GeoWave EMR Quickstart Guide: Zeppelin Notebook
Assumptions
This document assumes you understand how to create and configure an EMR cluster for GeoWave. If you need more information on the steps involved in setting up a cluster to support GeoWave visit:
Configuring Spark
To better configure Spark for our demos we use an option provided by AWS to maximize the memory and CPU usage of our Spark cluster called maximizeResourceAllocation
. This option has to be provided at cluster creation as a configuration option given to Spark. For more information on how to set this option visit Configuring Spark.
Setting this option on some smaller instances with HBase installed can cut the maximum available yarn resources in half (see here for memory config per instance type). AWS DOES NOT account for HBase being installed when using |
Recommended Hardware settings
Currently, there are two notebook demos using differently sized data sets. If you wish to run either Zeppelin notebook demo you will need to modify the hardware specifications of your emr cluster to at least the minimum required settings specified for the demos below.
Configure Zeppelin
To properly run and access GeoWave classes from the Zeppelin notebook we must configure the Zeppelin installation on EMR before running. We’ve created a bootstrap script to do that for you that can be found here:
This bootstrap script will configure Zeppelin to access GeoWave classes, install the correct GeoWave JAR file (more information in appendices), and setup other spark settings for Zeppelin. This script needs to be run as a bootstrap action when creating the EMR cluster.

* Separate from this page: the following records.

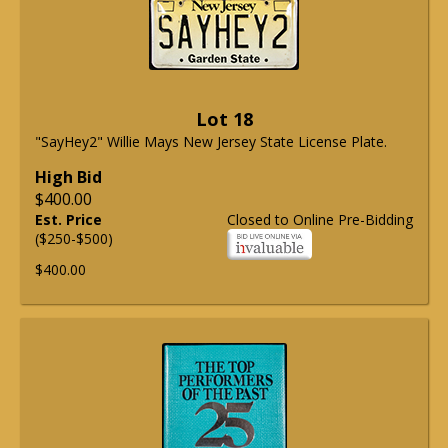
Lot 18
"SayHey2" Willie Mays New Jersey State License Plate.
High Bid
$400.00
Est. Price
Closed to Online Pre-Bidding
($250-$500)
$400.00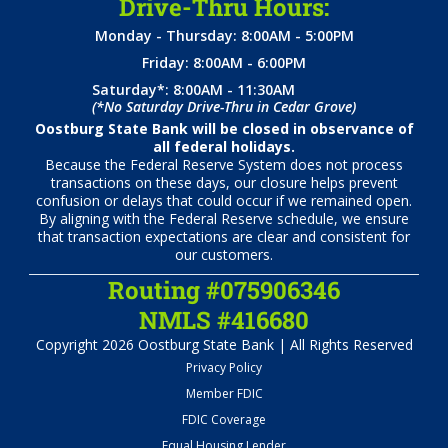
Drive-Thru Hours:
Monday - Thursday: 8:00AM - 5:00PM
Friday: 8:00AM - 6:00PM
Saturday*: 8:00AM - 11:30AM
(*No Saturday Drive-Thru in Cedar Grove)
Oostburg State Bank will be closed in observance of
all federal holidays.
Because the Federal Reserve System does not process
transactions on these days, our closure helps prevent
confusion or delays that could occur if we remained open.
By aligning with the Federal Reserve schedule, we ensure
that transaction expectations are clear and consistent for
our customers.
Routing #075906346
NMLS #416680
Copyright 2026 Oostburg State Bank | All Rights Reserved
Privacy Policy
Member FDIC
FDIC Coverage
Equal Housing Lender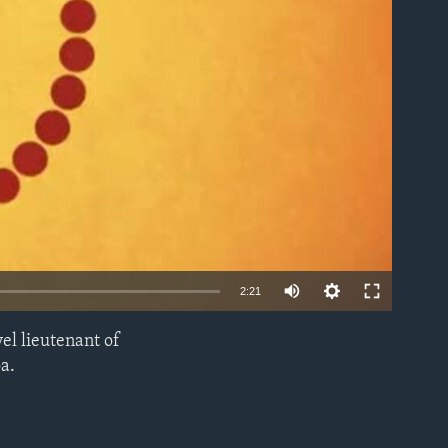
able
2:21
el lieutenant of
EMBED
a.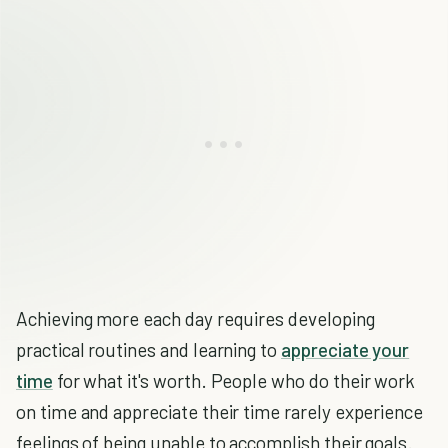
Achieving more each day requires developing
practical routines and learning to
appreciate your
time
for what it's worth. People who do their work
on time and appreciate their time rarely experience
feelings of being unable to accomplish their goals.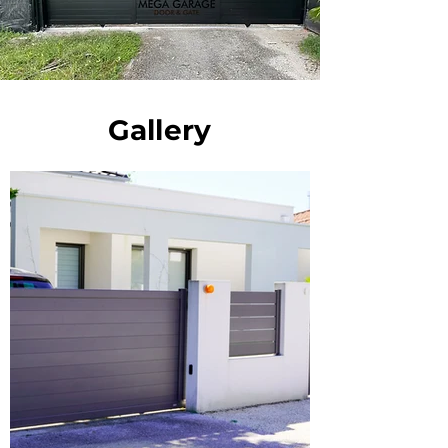
Gallery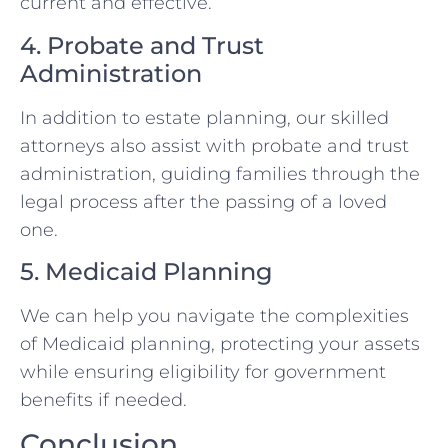
current and effective.
4. Probate and Trust
Administration
In addition to estate planning, our skilled
attorneys also assist with probate and trust
administration, guiding families through the
legal process after the passing of a loved
one.
5. Medicaid Planning
We can help you navigate the complexities
of Medicaid planning, protecting your assets
while ensuring eligibility for government
benefits if needed.
Conclusion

It is recommended to use the Accumulo bootstrap script as the first bootstrap script to setup your cluster. Doing so will let you use both HBase and Accumulo as long as you select HBase as a default application (backed by S3) to add to your cluster from AWS.
For more information on setting up bootstrap actions visit this AWS Environment Setup Guide |
Connect to the notebook server
After your cluster has been created with the script above and is in the Waiting state, you are ready to connect to the notebook server and run the demo:
-
Use the master public dns of the cluster like below in your browser to connect to the notebook server.
{master_public_dns}:8890
-
Import the example notebooks into Zeppelin
-
Example notebooks found here
If you want to add a notebook from the url you will need to use the raw file link on github.
-
-
Then simply select the demo notebook you wish to run and follow the instructions in the notebook to proceed through the demo.
Appendices
Restarting the Zeppelin Daemon
The Zeppelin notebook server is launched at cluster creation as a Upstart service. If Zeppelin should stop working or need to be restarted after the cluster has been created, you can do so by following these steps.
-
SSH into the emr cluster
-
Run the following commands
sudo stop zeppelin sudo start zeppelin
Update GeoWave JAR file
Due to a bug with Zeppelin on EMR a different build of GeoWave using Accumulo 1.7.x must be used on the cluster if you intend to use Accumulo data stores. If you used the bootstrap script to setup the cluster for Zeppelin these steps are done automatically and you do not need to run the following steps in your cluster. If you want to package geowave locally and use that JAR on your cluster follow the developers guide and run the following steps.
-
Run the following command to package the source with Accumulo 1.7.x
mvn clean package -DskipTests -Dfindbugs.skip -am -pl deploy -Pgeowave-tools-singlejar -Daccumulo.version=1.7.2 -Daccumulo.api=1.7
-
Upload the newly created snapshot tools JAR file located in
deploy/target/
of your geowave source directory to a s3 bucket accessible by the cluster. -
SSH into the emr cluster
-
Run the following commands
aws s3 cp s3://insert_path_to_jar_here ~/ mkdir ~/backup/ sudo mv /usr/local/geowave/tools/geowave-tools-0.9.7-apache.jar ~/backup/ sudo mv ~/insert_jar_file_here
Following these steps will allow you to maintain a backup JAR, and update the JAR used by Zeppelin. Simply restore the backup JAR to the original location if you encounter errors after these steps. If you were running a Zeppelin notebook before running these steps you will need to restart the spark interpreter to update the JAR file used by YARN.